Native produce is generally plenteous. But imported goods are scarce and costly, and the prices of imports affect some of the local produce. Eggs, for example, are six to eight cents apiece, and bread is baked in small loaves because of the high cost of Canadian grains. Butter, also from Canada, is about the price of butter in the States and considered a luxury at $1 a pound.
There is nothing prohibitive, however, about the prices of French champagnes and vermouth. Dominica lies between the French islands of Martinique and Guadeloupe, and fishermen have ever found smuggling more profitable than trolling.
Native rums at 60 cents a quart are brash and potent, and most visitors prefer a brandy-type rum from Barbados, legally priced at $1.20 a quart. There is no better hot-weather drink, they say, than a swizzle made of Barbados rum and Dominican limes, with a dash of Angostura bitters from Trinidad.
Limes grow on nearly every hillside and are a penny a dozen. In season you can pick them in your own back yard. When I was in Dominica I had a little boy named Happy Lad, who gathered for me limes and oranges. Happy Lad also climbed the tall coconut palms, like a monkey in his bare brown feet, to shake down coconuts from the topmost branches. For these and other services he received 50 cents a week, and was considered the best-heeled boy in Roseau.
Happy Lad was also my bath boy. I had a bathhouse covered with jessamine, with a pool big enough to swim in, fed by a mountain stream that poured through the open roof of the bathhouse. Happy Lad dove every day into the water to pull out the bamboo plug. Then he scrubbed the sides of the pool with the fronds of a coconut palm. Sometimes Happy Lad found crayfish scurrying around at the bottom, and then I had bisque d’écrevisses for luncheon.

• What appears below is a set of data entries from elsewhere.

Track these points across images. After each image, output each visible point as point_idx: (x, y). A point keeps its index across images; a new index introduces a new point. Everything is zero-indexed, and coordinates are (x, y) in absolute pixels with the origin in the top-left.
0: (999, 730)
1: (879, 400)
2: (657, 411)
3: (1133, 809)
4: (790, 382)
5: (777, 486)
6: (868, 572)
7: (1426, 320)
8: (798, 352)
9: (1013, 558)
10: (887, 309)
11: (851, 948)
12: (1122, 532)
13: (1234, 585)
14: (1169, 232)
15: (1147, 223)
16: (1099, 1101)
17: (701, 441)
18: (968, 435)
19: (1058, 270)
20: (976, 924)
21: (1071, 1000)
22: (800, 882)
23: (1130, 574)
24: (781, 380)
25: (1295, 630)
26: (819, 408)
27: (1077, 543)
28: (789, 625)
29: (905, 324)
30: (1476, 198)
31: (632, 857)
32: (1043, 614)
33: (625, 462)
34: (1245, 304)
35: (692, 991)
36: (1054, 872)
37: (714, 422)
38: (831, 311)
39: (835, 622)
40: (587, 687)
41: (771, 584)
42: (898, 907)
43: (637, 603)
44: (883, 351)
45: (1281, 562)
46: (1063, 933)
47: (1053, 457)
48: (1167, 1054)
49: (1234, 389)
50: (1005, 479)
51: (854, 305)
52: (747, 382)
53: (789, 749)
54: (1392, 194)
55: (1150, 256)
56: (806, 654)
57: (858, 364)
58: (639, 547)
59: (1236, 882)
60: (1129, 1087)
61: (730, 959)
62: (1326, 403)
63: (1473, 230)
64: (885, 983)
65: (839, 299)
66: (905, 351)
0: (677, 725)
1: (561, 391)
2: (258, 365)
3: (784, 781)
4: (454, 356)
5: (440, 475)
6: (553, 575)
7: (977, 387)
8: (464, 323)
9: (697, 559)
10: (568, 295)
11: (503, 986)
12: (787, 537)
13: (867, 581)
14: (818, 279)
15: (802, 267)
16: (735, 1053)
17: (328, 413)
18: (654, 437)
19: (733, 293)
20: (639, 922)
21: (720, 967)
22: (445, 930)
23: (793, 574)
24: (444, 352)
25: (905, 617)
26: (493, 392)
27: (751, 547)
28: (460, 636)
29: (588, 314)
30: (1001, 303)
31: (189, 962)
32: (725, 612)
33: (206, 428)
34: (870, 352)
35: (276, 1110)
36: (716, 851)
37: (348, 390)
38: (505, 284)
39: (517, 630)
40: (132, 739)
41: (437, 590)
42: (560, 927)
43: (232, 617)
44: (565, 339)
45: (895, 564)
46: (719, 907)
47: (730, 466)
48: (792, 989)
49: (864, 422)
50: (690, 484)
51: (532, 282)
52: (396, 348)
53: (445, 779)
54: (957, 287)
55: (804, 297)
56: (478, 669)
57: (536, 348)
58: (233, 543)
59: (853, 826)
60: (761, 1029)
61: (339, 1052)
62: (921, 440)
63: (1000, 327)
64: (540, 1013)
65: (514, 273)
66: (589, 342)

To get to Dominica one travels by sea. The Lady Nelson and the Lady Rodney of the Canadian National Steamships line, carrying 125 passengers each, sail alternately from Halifax with a few Canadians aboard, and put in at Boston for freight and the rest of their passengers. One-way minimum passage (ten days) from Boston to Dominica costs $173 plus 15 per cent U.S. tax; maximum, $433 plus tax. But one-way passage, unfortunately, is not always available.
There is no direct plane service to Dominica. Flying boats of British International Airways hop between most Caribbean islands, but never stop at Dominica. Neither do the big Clippers of Pan American. But the Clippers do fly to Antigua, north of Dominica, and to Barbados to the south, and small boats ply erratically back and forth between the islands. Unscheduled sailings, however, are nothing to count on. It is better to have your travel agent file application for passage on a Lady boat or advise you as to sailings that later may be scheduled on other lines. And eventually, since everything, even passage to Dominica, comes to him who waits, you will find yourself in Roseau.
There is a small hotel called the Paz (Peace), as well as a number of boardinghouses. Rates at the Paz are $4 a day, and a bit less at the boardinghouses. With a roof over your head you can, if it is a house you want, then go house-hunting.
In other days I have rented the Big House of an old plantation for $25 a month, and staffed it with servants for less than I pay one part-time maid in New York. With the house went gardens and a hyacinth pool, groves of bananas and limes, many tall coconuts, and a view of the sea. The place rents now for $40 and the tenant has a lifelong lease.